### WHAT YOU WILL DO
Format the lines from the one with "scientific name: Achillea millefolium" up to and including the one with "scientific name: Cinnamodendron dinisii" as a numbered list, skipping any blank lines.

### INFORMATION PROVIDED
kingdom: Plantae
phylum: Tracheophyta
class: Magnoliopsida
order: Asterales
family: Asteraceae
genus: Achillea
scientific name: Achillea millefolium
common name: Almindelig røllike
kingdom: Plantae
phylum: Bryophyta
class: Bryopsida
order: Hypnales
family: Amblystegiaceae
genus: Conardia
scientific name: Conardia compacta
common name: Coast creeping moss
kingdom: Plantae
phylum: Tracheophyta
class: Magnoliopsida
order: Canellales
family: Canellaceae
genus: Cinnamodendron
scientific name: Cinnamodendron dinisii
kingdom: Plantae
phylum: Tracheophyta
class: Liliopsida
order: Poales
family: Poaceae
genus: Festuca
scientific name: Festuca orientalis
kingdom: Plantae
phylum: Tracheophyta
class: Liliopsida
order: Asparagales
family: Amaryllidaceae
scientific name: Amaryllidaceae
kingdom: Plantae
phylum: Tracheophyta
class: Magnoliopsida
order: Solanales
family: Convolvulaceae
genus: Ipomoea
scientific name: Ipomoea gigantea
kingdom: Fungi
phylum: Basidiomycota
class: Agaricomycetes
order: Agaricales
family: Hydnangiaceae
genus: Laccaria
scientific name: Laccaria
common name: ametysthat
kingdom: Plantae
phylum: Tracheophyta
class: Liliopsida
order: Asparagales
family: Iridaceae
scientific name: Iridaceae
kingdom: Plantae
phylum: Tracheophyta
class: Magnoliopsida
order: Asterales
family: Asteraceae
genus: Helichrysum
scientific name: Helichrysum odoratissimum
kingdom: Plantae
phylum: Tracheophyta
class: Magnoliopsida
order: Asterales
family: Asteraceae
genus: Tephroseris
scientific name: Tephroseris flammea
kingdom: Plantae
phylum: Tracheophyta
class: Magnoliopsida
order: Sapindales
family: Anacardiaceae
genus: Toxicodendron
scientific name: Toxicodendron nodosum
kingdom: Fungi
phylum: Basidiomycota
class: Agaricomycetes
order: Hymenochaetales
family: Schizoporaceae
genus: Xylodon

### FULL ANSWER
1. scientific name: Achillea millefolium
2. common name: Almindelig røllike
3. kingdom: Plantae
4. phylum: Bryophyta
5. class: Bryopsida
6. order: Hypnales
7. family: Amblystegiaceae
8. genus: Conardia
9. scientific name: Conardia compacta
10. common name: Coast creeping moss
11. kingdom: Plantae
12. phylum: Tracheophyta
13. class: Magnoliopsida
14. order: Canellales
15. family: Canellaceae
16. genus: Cinnamodendron
17. scientific name: Cinnamodendron dinisii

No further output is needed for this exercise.